What the task requires
Set down the listing below again, exactly as written.

◆ ◆ ◆ ◆ ◆ ◆ ◆

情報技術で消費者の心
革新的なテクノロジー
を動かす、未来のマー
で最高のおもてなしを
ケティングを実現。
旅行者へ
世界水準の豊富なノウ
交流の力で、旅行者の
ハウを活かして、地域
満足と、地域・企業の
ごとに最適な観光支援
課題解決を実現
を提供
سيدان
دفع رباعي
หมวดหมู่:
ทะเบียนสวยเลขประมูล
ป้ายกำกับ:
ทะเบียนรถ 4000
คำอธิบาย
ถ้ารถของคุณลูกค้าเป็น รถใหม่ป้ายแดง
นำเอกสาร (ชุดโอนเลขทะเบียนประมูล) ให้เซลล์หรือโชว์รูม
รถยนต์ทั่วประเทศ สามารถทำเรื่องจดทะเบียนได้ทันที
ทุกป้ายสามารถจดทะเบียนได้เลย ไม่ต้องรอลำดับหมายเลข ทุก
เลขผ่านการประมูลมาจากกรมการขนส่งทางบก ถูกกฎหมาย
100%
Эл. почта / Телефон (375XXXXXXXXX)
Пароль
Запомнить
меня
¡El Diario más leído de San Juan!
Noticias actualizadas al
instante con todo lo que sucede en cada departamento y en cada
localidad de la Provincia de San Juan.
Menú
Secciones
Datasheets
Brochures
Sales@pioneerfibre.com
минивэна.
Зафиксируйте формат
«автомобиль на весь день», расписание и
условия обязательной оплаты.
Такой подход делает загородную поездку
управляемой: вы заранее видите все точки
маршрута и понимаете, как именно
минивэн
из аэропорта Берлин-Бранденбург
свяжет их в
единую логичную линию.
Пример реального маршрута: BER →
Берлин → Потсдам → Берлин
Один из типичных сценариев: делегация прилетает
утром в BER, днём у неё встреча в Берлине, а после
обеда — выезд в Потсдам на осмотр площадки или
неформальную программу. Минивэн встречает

◆ ◆ ◆ ◆ ◆ ◆ ◆

Task output
情報技術で消費者の心
革新的なテクノロジー
を動かす、未来のマー
で最高のおもてなしを
ケティングを実現。
旅行者へ
世界水準の豊富なノウ
交流の力で、旅行者の
ハウを活かして、地域
満足と、地域・企業の
ごとに最適な観光支援
課題解決を実現
を提供
سيدان
دفع رباعي
หมวดหมู่:
ทะเบียนสวยเลขประมูล
ป้ายกำกับ:
ทะเบียนรถ 4000
คำอธิบาย
ถ้ารถของคุณลูกค้าเป็น รถใหม่ป้ายแดง
นำเอกสาร (ชุดโอนเลขทะเบียนประมูล) ให้เซลล์หรือโชว์รูม
รถยนต์ทั่วประเทศ สามารถทำเรื่องจดทะเบียนได้ทันที
ทุกป้ายสามารถจดทะเบียนได้เลย ไม่ต้องรอลำดับหมายเลข ทุก
เลขผ่านการประมูลมาจากกรมการขนส่งทางบก ถูกกฎหมาย
100%
Эл. почта / Телефон (375XXXXXXXXX)
Пароль
Запомнить
меня
¡El Diario más leído de San Juan!
Noticias actualizadas al
instante con todo lo que sucede en cada departamento y en cada
localidad de la Provincia de San Juan.
Menú
Secciones
Datasheets
Brochures
Sales@pioneerfibre.com
минивэна.
Зафиксируйте формат
«автомобиль на весь день», расписание и
условия обязательной оплаты.
Такой подход делает загородную поездку
управляемой: вы заранее видите все точки
маршрута и понимаете, как именно
минивэн
из аэропорта Берлин-Бранденбург
свяжет их в
единую логичную линию.
Пример реального маршрута: BER →
Берлин → Потсдам → Берлин
Один из типичных сценариев: делегация прилетает
утром в BER, днём у неё встреча в Берлине, а после
обеда — выезд в Потсдам на осмотр площадки или
неформальную программу. Минивэн встречает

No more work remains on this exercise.